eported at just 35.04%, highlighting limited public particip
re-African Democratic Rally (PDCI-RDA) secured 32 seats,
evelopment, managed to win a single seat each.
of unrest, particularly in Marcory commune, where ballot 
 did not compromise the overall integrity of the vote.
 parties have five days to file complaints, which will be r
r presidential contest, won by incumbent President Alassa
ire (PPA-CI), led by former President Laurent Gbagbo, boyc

⁂

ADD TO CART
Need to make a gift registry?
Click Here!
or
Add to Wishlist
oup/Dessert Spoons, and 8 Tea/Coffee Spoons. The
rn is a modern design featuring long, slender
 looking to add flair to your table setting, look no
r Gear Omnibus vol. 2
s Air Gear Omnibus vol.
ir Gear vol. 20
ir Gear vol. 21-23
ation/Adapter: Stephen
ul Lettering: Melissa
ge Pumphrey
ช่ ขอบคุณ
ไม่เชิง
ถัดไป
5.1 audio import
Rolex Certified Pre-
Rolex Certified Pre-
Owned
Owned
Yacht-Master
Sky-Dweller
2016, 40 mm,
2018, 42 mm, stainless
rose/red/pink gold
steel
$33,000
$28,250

⁂

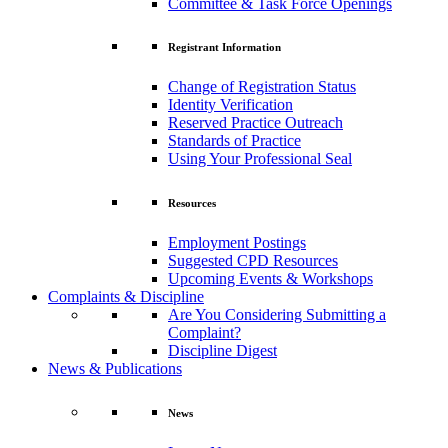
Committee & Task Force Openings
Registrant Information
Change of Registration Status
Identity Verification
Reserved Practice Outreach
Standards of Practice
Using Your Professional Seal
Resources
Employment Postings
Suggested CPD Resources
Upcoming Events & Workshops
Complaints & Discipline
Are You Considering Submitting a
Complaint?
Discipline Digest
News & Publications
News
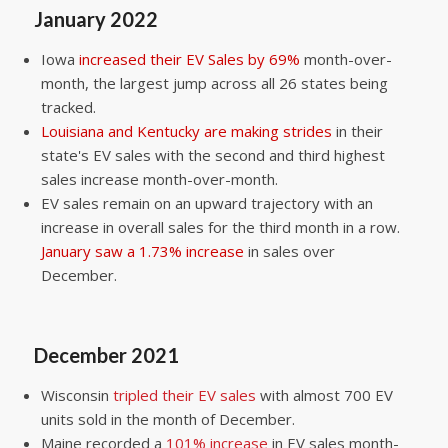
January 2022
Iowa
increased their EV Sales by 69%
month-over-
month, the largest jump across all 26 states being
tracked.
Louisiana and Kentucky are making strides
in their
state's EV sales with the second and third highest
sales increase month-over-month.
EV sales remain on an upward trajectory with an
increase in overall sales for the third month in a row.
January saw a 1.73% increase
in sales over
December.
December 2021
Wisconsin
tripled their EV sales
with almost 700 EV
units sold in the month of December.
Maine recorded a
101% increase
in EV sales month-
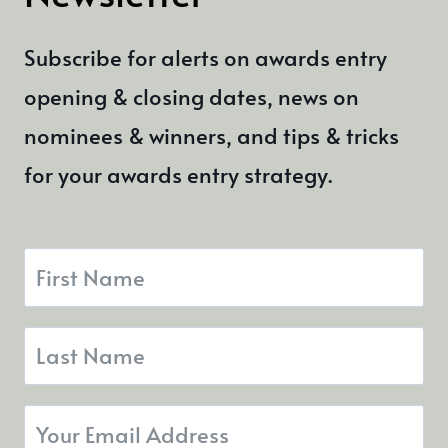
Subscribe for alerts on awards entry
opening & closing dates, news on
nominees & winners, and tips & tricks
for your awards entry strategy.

⁂

◆ **TASK TO CARRY OUT**
Go back to the listing above and reproduce, exactly, the stretch from the line bearing "Employment Postings" through the line bearing "state's EV sales", without its pictures.

◆ **ANSWER TO THIS EXERCISE**
Employment Postings
Suggested CPD Resources
Upcoming Events & Workshops
Complaints & Discipline
Are You Considering Submitting a
Complaint?
Discipline Digest
News & Publications
News
January 2022
Iowa
increased their EV Sales by 69%
month-over-
month, the largest jump across all 26 states being
tracked.
Louisiana and Kentucky are making strides
in their
state's EV sales with the second and third highest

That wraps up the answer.